Scientific classification
- Kingdom: Animalia
- Phylum: Chordata
- Class: Amphibia
- Order: Urodela
- Family: Plethodontidae
- Genus: Plethodon
- Species: P. sherando
- Binomial name: Plethodon sherando Highton, 2004

= Big Levels salamander =

- Genus: Plethodon
- Species: sherando
- Authority: Highton, 2004
- Conservation status: VU

Species of amphibian

The Big Levels salamander (Plethodon sherando) is a species of salamander in the family Plethodontidae. It is endemic to Virginia in the eastern United States. First described in 2004, it derives its specific name, sherando, from Sherando Lake in the George Washington National Forest. Its common name refers to the Big Levels area of southeastern Augusta County, Virginia, a series of flat to gently rolling mountain tops in the Blue Ridge Mountains, where it was found.

It is listed as Vulnerable on the IUCN Red List due to its limited distribution. Little is known about its conservation status or threats, but it may be threatened by logging-related ecosystem degradation.

==Description==
The Big Levels salamander is a small salamander of the genus Plethodon within the Plethodon cinereus group (the red-backed salamander and closely related species). Physically, it is most similar to P. cinereus and P. serratus, which have gray and white (sometimes yellow) coloring on the underside of the body. Plethodon sherando has a greater amount of white pigmentation than gray. The back is red and gray, sometimes with stripes or spots. The legs are longer and the head slightly wider in P. sherando compared to P. cinereus.

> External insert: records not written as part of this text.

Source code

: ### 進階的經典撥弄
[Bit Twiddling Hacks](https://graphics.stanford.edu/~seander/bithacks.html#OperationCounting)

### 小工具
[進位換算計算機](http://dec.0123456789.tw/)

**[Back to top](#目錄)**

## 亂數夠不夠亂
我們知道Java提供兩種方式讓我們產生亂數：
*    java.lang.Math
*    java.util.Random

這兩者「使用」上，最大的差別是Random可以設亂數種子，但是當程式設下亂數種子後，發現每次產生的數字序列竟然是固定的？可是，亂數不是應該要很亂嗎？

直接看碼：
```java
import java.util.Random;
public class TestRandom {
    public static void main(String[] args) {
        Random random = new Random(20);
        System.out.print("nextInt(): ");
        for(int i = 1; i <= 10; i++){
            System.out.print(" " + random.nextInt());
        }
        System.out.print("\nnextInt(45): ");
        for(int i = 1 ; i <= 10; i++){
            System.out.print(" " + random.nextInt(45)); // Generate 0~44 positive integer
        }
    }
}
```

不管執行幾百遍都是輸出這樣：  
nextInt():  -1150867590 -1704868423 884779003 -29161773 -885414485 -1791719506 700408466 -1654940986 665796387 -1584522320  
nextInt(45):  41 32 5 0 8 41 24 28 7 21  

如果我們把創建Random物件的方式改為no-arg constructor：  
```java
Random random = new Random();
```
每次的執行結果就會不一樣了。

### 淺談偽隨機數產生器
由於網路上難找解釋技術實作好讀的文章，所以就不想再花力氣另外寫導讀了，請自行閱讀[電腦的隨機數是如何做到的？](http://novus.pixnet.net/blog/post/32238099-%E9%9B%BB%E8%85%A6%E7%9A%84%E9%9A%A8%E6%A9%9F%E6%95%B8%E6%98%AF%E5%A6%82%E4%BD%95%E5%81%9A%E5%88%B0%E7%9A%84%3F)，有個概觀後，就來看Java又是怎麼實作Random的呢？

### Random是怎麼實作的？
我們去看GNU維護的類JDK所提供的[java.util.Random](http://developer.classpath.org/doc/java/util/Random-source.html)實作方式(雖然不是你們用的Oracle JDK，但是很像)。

The holotype is an adult male which measured 95 mm in total length and 42 mm from snout to vent.

==Habitat==
Its habitats include temperate forests and rocky areas. At the edge of its range, it was found to co-occur with Plethodon cinereus at lower elevations, but was the only species of small Plethodon at higher elevations. In a study published in 2016, P. sherando and P. cinereus occupied significantly different microhabitats, with P. sherando in habitats with warmer air temperature but cooler substrate temperatures and P. cinereus in habitats with higher relative humidity and cooler air temperatures.